Patachou’s executive team decided to open Crispy Bird knowing that David Hoover and Estell were only committed for a single year, Barnas said. Crispy Bird currently is “sustainable” from a financial standpoint, she said, but Patachou leaders instead have decided to temporarily use the space as an interim production kitchen for the Patachou Foundation, the company’s not-for-profit arm dedicated to feeding low-income children.

“The need for the foundation to have its own dedicated space immediately is great, and it just became a matter of prioritizing our most important needs,” Barnas said.

The six-year-old foundation prepares and serves more than 1,000 meals every week to students participating in after-school activities at eight local public schools, and it’s on track to make 45,000 meals in 2019, Hoover said. It is funded in part with profits from the Public Greens restaurant in Broad Ripple.

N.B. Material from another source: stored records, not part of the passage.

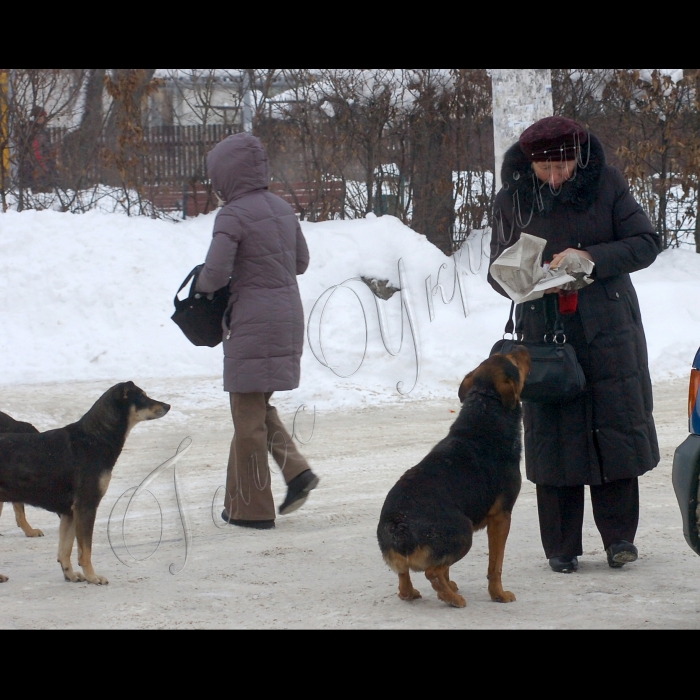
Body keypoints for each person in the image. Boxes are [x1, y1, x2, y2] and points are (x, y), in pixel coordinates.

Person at [488, 116, 660, 574]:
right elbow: (496, 271)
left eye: (563, 165)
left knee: (614, 425)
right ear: (530, 163)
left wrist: (592, 258)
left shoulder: (606, 185)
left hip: (608, 326)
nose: (556, 176)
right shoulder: (512, 200)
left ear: (578, 157)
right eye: (546, 168)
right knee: (554, 434)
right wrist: (524, 278)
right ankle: (560, 548)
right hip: (543, 329)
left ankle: (619, 538)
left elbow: (645, 242)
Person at [196, 132, 318, 530]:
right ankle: (293, 473)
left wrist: (201, 289)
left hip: (251, 320)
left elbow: (213, 275)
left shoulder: (231, 215)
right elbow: (300, 262)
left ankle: (252, 510)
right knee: (254, 407)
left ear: (227, 176)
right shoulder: (282, 208)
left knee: (247, 418)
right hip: (287, 316)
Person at [19, 106, 57, 192]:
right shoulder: (35, 133)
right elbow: (37, 151)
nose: (44, 119)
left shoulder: (39, 131)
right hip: (37, 168)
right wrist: (45, 166)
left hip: (38, 167)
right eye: (42, 117)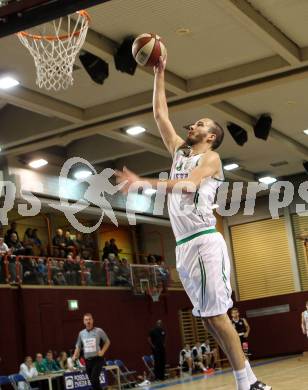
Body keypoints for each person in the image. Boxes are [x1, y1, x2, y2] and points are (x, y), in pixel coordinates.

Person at [115, 55, 271, 390]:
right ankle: (248, 382)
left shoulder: (210, 158)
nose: (193, 126)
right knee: (208, 320)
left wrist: (145, 182)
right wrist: (160, 72)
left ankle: (249, 384)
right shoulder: (179, 154)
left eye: (200, 124)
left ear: (211, 136)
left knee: (217, 316)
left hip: (203, 240)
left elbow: (189, 185)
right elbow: (160, 115)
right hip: (184, 247)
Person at [72, 313, 111, 390]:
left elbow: (107, 342)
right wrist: (75, 355)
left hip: (97, 359)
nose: (88, 321)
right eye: (86, 320)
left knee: (94, 379)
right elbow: (78, 346)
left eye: (89, 319)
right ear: (84, 322)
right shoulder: (81, 333)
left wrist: (103, 351)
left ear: (92, 320)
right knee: (93, 382)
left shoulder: (99, 331)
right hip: (87, 361)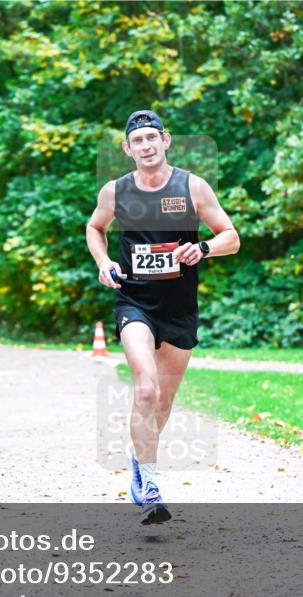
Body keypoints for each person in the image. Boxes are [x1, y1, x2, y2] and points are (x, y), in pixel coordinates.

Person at [85, 110, 240, 524]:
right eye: (138, 141)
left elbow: (231, 236)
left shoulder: (191, 186)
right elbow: (95, 228)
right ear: (127, 148)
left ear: (166, 140)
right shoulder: (115, 192)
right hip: (134, 302)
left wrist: (203, 249)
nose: (147, 146)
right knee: (147, 388)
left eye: (153, 138)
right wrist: (103, 262)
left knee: (165, 400)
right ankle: (150, 485)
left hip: (179, 308)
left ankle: (140, 458)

The foundation currently shares the production kitchen used by other Patachou restaurants at 49th Street and College Avenue, but it's quickly outgrowing the available capacity, Barnas said. It is working on a lease for a permanent space that could open in June.

Hoover said that the Crispy Bird space then will transition to “its intended use—a food and restaurant incubator where Patachou can develop and test recipes, mock up concepts, host visiting chefs and advance culinary education.”

Crispy Bird took space formerly occupied by the Barking Dog Café and Europa Day Spa, totaling about 2,200 square feet.

The restaurant is rated three-out-of-five stars on Yelp, with more than 200 diners submitting reviews for the eatery's gourmet take on Southern classics. The decor, drinks, appetizers and sides tend to get rave reviews, but some customers find the space uncomfortably tight and the food too pricey. 

According to the restaurant's online menu, a chicken breast with seasonal slaw and pickles runs $14, and a leg and thigh with the same sides cost $12. A fried thigh sandwich with spicy aioli and pickles is $10. Salads and sides run $8 to $10.

Patachou still considers the Crispy Bird concept to be viable, and potentially could open other outlets in the future, Barnas said. In the meantime, some menu favorites will be integrated into offerings at other Patachou restaurants.